There is the expectation among a majority of multinational CEOs that the investment flow to Indonesia’s manufacturing and service sectors will grow, the study reports. Danareksa Sekuritas’ analyst Lucky Bayu Purnomo told The Jakarta Post recently, that developed countries like those in Europe have reached a saturation point. Therefore global investors increasingly look at opportunities in developing countries like Indonesia. According to Lucky and Rosan P. Roeslani, chairman at the Indonesian Chamber of Commerce and Industry (Kadin), the consumer goods and infrastructure are the most attractive sectors for future foreign direct investment.
Rosan pointed out that Indonesia’s middle-class population is growing rapidly, leaving the country’s consumer goods sector as the market most likely to benefit from the current situation. A recent survey by Boston Consulting Group (BCG) forecasts that the number of middle-class and affluent consumers - defined as possessing at least IDR 50 million (EUR 350) in household assets - is set to grow from 88 million in 2014 to 141 million people until 2020. Sancoyo Antarikso, corporate secretary at consumer goods manufacturer Unilever Indonesia agrees as the consumption level per capita of almost all categories his company is active in is still relatively low, leaving room for rapid growth in the future.
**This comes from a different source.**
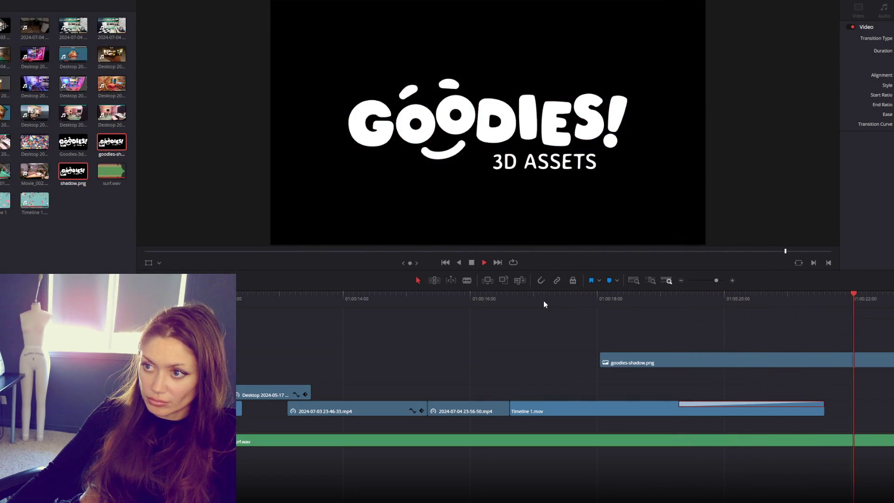
pyautogui.press('ctrl+shift+a')
pyautogui.press('f')
pyautogui.press('q')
Both Lucky and Rosan agree also, that the infrastructure sector would also benefit from FDI inflows. It is reportedly one of the Indonesian government’s top priorities to improve the country’s inefficient logistics system as it is seriously hindering economic development. The country’s infrastructure projects will cost IDR 5.5 quadrillion (EUR 385 billion) in total by 2019, data from the National Development Planning Agency (Bappenas) show. Consequently, many companies expect to benefit from the government’s ambitious infrastructure plans. Companies such as publicly listed diversified conglomerate Astra International increasingly allocate capital to finance projects in infrastructure, logistics and property sectors. Astra for example, began to focus on non-automotive businesses due to a stagnant automotive market. At present Astra controls five toll road projects and builds two power plants in Jepara, Central Java, with a total investment of USD 3.5 billion (EUR 3.5 billion).
Daewoo Securitas Indonesia additionally reported in August that investors move their money away from the UK elsewhere including to emerging markets like Indonesia as they sought better returns there. Following the UK’s decision in June to leave the EU, global central banks decided to ease their monetary stance and reduce interest rates further.